• _Task description_:
Copy out every line of text in the material below, word for word, and leave out the pictures.

• _Data shown_:
◇ ◇ ◇ ◇ ◇
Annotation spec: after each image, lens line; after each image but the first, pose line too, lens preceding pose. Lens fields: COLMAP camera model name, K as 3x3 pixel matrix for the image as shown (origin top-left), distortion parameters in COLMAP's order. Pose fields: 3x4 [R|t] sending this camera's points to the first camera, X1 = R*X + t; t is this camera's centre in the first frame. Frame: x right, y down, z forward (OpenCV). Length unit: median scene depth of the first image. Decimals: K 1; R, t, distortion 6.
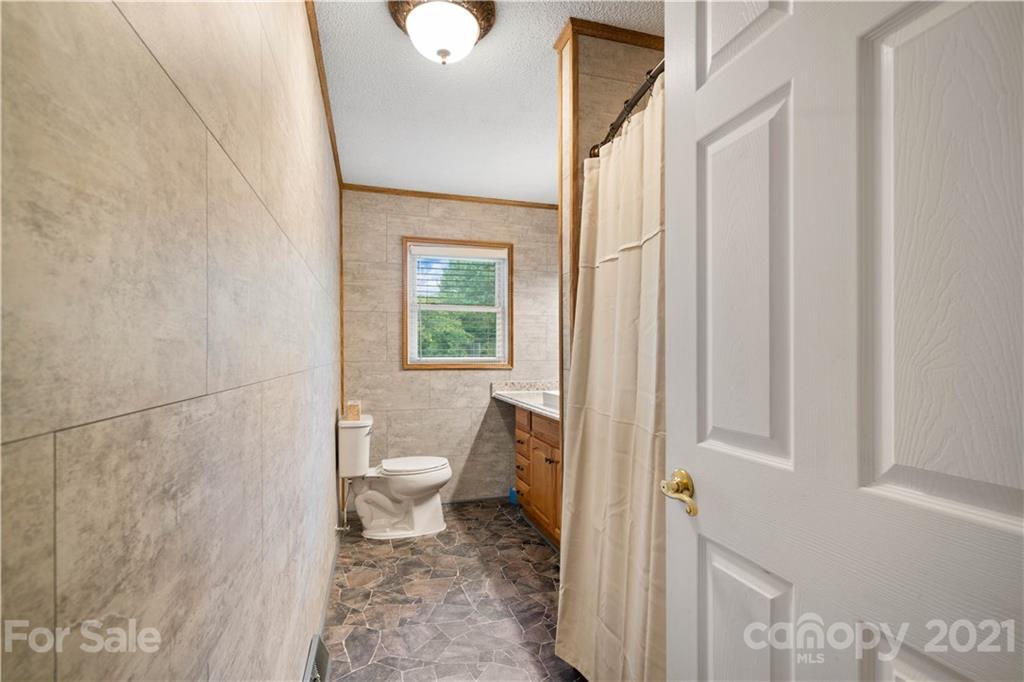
lens RADIAL K [[462.4, 0, 509.9], [0, 462.4, 353.5], [0, 0, 1]] dist [0.001008, 0.000096]
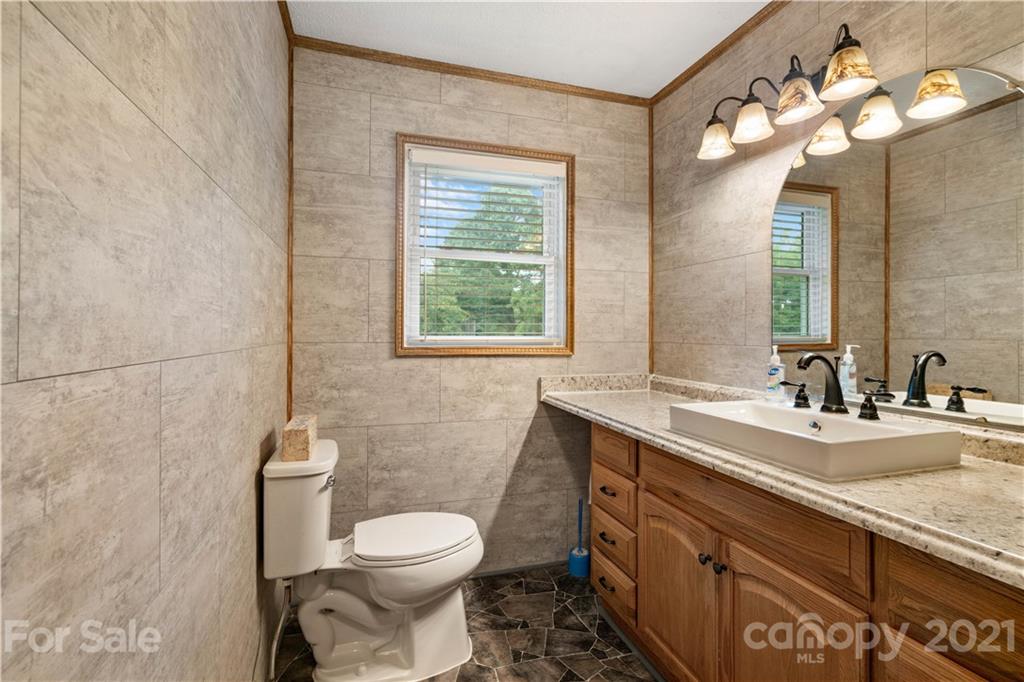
lens RADIAL K [[467.6, 0, 510.7], [0, 467.6, 325.8], [0, 0, 1]] dist [-0.000510, -0.000063]
pose [[0.999901, 0.006751, 0.012370, -0.089772], [-0.006595, 0.999899, -0.012568, 0.001800], [-0.012453, 0.012486, 0.999844, 0.391383]]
◇ ◇ ◇ ◇ ◇
• _Response_:
Annotation spec: after each image, lens line; after each image but the first, pose line too, lens preceding pose. Lens fields: COLMAP camera model name, K as 3x3 pixel matrix for the image as shown (origin top-left), distortion parameters in COLMAP's order. Pose fields: 3x4 [R|t] sending this camera's points to the first camera, X1 = R*X + t; t is this camera's centre in the first frame. Frame: x right, y down, z forward (OpenCV). Length unit: median scene depth of the first image. Decimals: K 1; R, t, distortion 6.
lens RADIAL K [[462.4, 0, 509.9], [0, 462.4, 353.5], [0, 0, 1]] dist [0.001008, 0.000096]
lens RADIAL K [[467.6, 0, 510.7], [0, 467.6, 325.8], [0, 0, 1]] dist [-0.000510, -0.000063]
pose [[0.999901, 0.006751, 0.012370, -0.089772], [-0.006595, 0.999899, -0.012568, 0.001800], [-0.012453, 0.012486, 0.999844, 0.391383]]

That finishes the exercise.